The chief thing noticeable was the absolute absence of any spontaneity, any interpolations, any off-the-cuff ad-libs, the usual signs of a speaker at ease with his text. This was tight scripted, and one suspects the handlers had said no departures from text or there'll be no pre-bed snack tonight.
I watched with almost no emotion. I am newly calm about this monstrous episode we are embarked on. I have had, from my reading in Santayana chiefly (I remarked on this in my last column for LRC), an insight that has removed me from the lists of the overwrought. I see that everything is going as it evidently must. Ancient philosophical errors are playing out, as the people who made them could never have guessed they would. Present actors are virtually powerless to do anything but move in the grooves laid out for them long ago. An enormity of egotism, of prideful false philosophy, is grinding its way to a bitter end.
Did I think, did you think, that it would be possible for a head of state, for our head of state, to come forward and say something like this?
"My dear friends, I come before you tonight with a sad burden. I must tell you that our plans in Iraq have gone seriously awry, and although I am being urged by some to stay the course, to insist on final victory, I have estimated the cost to be too high. I am told by these same advisors that we must put $82 billion more into this reconstruction effort, and it is $82 billion we do not have. It will have to be borrowed, which means paid by taxpayers not yet born.
"But that is a small thing, really, and not why I am making the decision that I am going to set before you tonight. What I simply cannot countenance, and I do not wish you to have to accept, is a situation where our fine fighting men are being picked off by who knows what combinations of Hussein adherents, Al Qaeda people, or ordinary Iraqis upset with us as invaders. There is no prospect of improvement in this situation, in fact a real prospect of an escalation.

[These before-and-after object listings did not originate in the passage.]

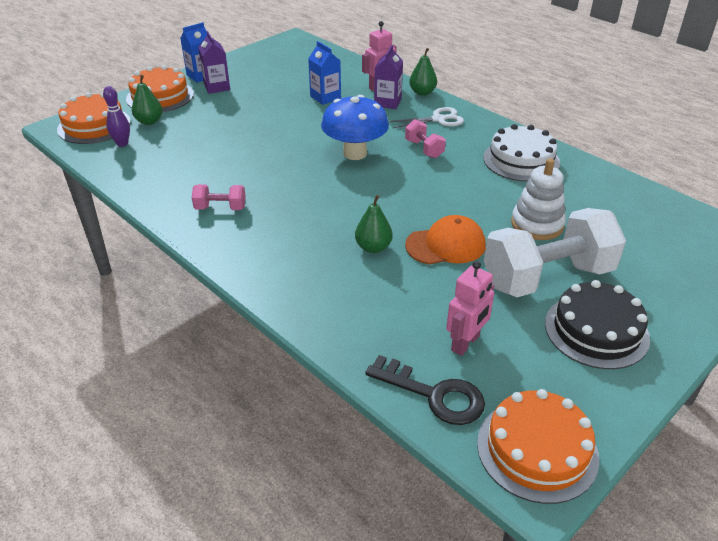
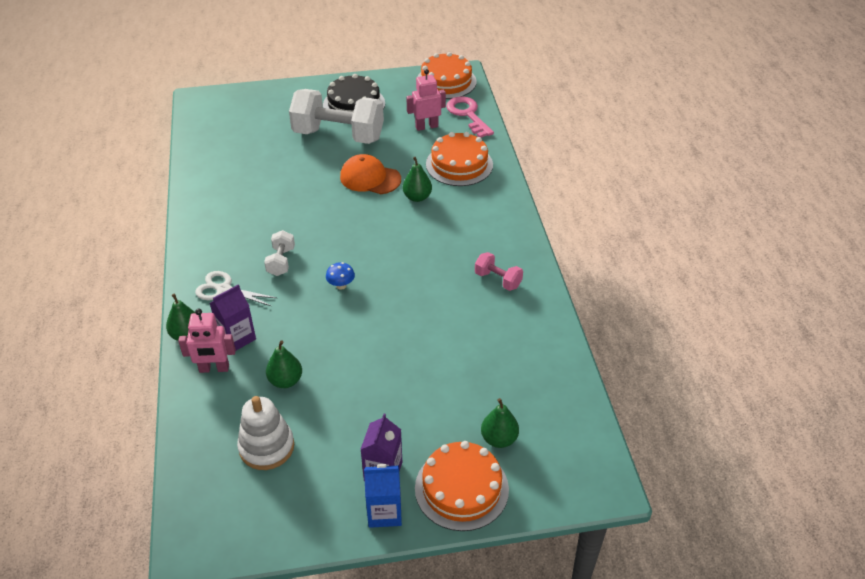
camera: 145 degrees left, 5 degrees up
orange cake [57,92,131,144] -> orange cake moved to [426,132,493,186]
purple bowling pin [103,86,130,147] -> none
blue carton [308,41,341,105] -> green pear [266,340,302,388]
blue mushroom [321,95,389,160] -> blue mushroom [326,262,355,290], size x0.43
black key [365,355,485,425] -> pink key [446,96,494,138]
pink dumbbell [405,119,446,158] -> white dumbbell [264,230,295,276]
white cake [483,124,560,182] -> none
white stacking toy [511,158,566,240] -> white stacking toy moved to [237,396,294,470]

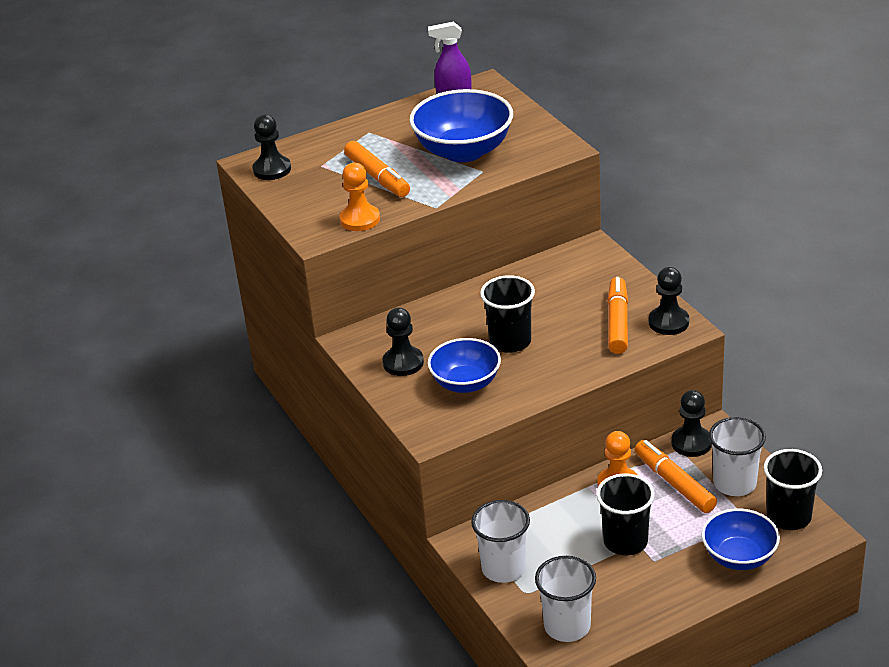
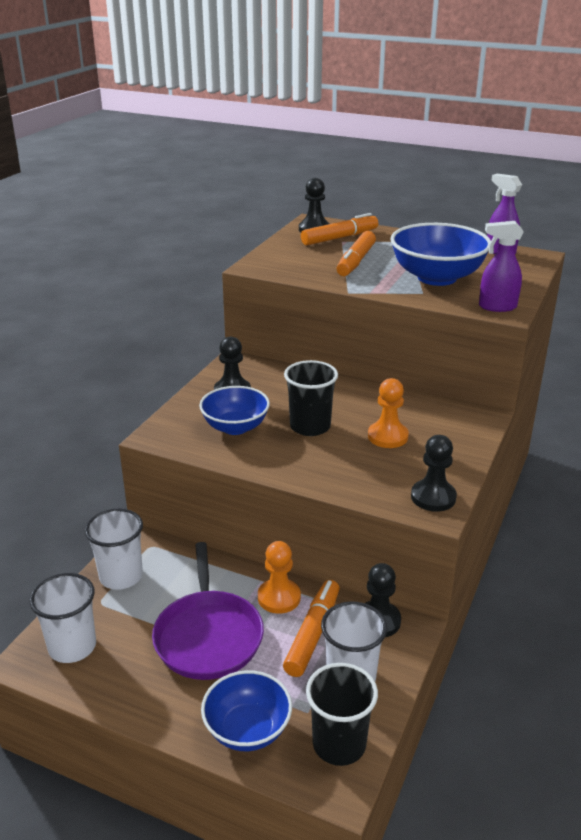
camera: 50 degrees right, 5 degrees down
orange pawn [340,163,380,231] -> orange pawn moved to [368,378,409,448]
black cup [596,474,655,555] -> purple pan [152,542,264,680]
orange marker [607,277,628,354] -> orange marker moved to [301,213,378,246]
none -> purple spray bottle [479,221,524,312]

I am, therefore, giving the order to our generals and admirals for full retreat as quickly and safely as possible, with a virtually infinite regard for the saving of life. I am turning the entire Iraq situation over to Iraqis to resolve as they are able. We are clearly unwelcome. Our intention was to free them. They are free. God go with them."
Or any variations of that message you'd like to craft up. Not possible. People in situations like the one George Bush is in are trapped. They are prisoners of fate in a truly horrible way. No doubt ambition and privilege brought him step by step to the "bad eminence" he now occupies. He can't have seen coming, however, how bad it was going to get. And it is going to get worse. For a while he was enjoying it, and let himself posture and be brash. That mood came to a peak when he challenged the Iraqis, "Bring 'em on." It has been downhill since.
I look at GW plowing through that miserable speech, and I pity him. I, unknown and poor to quote the poet, "a lone ant on a broken ant hill" am, relatively speaking, free as a bird. This Thursday, which happens to be my wedding anniversary as well as the second anniversary of the Trade Towers disaster, I will drive, God willing, to a small mountain town not terribly far away and have dinner and drive home. Hope to have money enough for the dinner and the gas.
I thought for a while that it was my job to stop this insanity somehow, and I lamented my utter powerlessness. That was sheer egotism on my part. I have no such job, and it's utter vainglory to think so. My job is stay sane in a mad world. Offer no support not extracted from me at gunpoint to the war-making power. Observe the sunsets and pray for peace.